[Intrinsic camera parameters]

.....

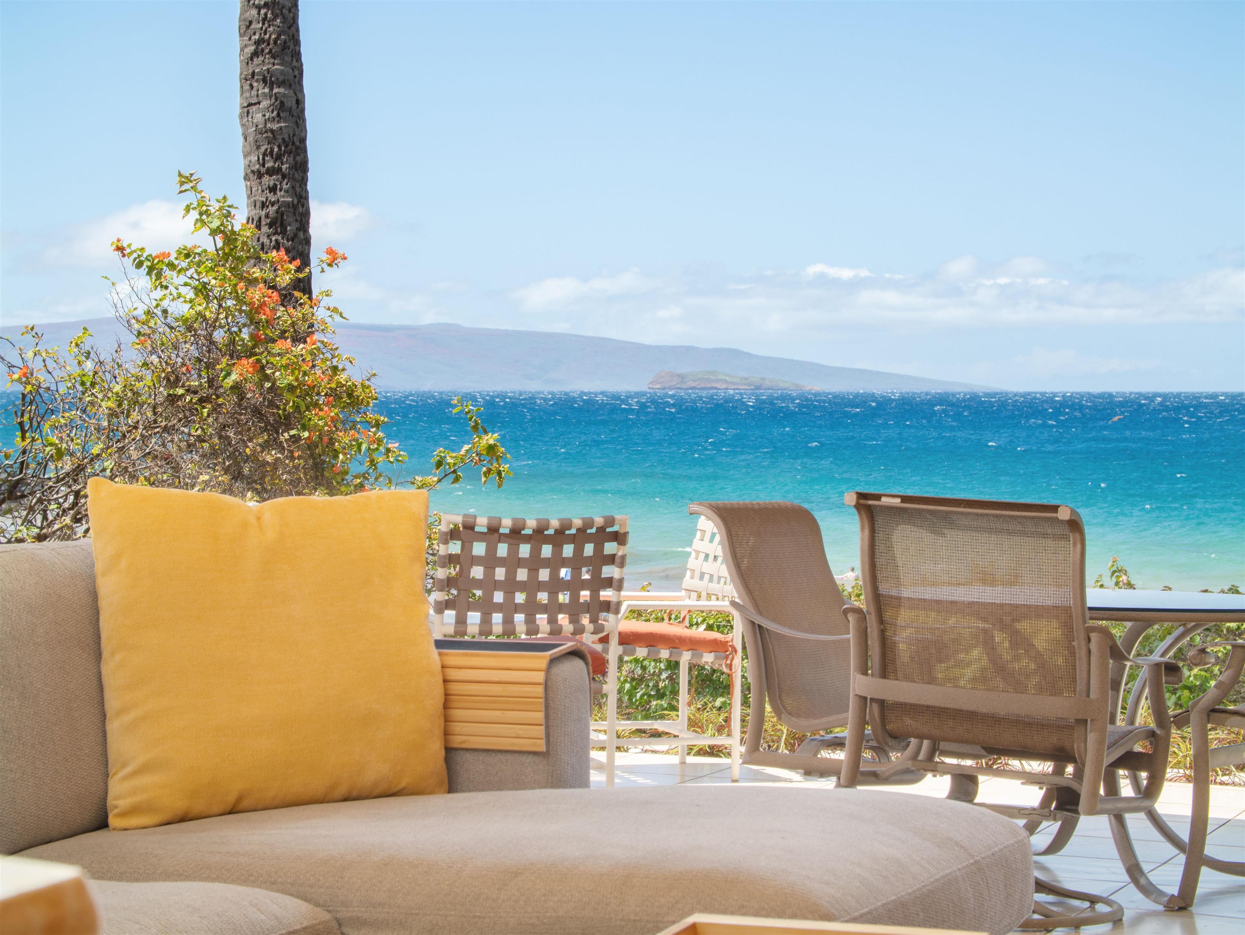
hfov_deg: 23.3
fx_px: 3022
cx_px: 622
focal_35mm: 84
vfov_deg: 17.6
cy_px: 468
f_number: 8
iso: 400
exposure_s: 1/160
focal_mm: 42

.....

§ The problem
Set the entries down again exactly. Do not include the images.

§ Response
hfov_deg: 23.3
fx_px: 3022
cx_px: 622
focal_35mm: 84
vfov_deg: 17.6
cy_px: 468
f_number: 8
iso: 400
exposure_s: 1/160
focal_mm: 42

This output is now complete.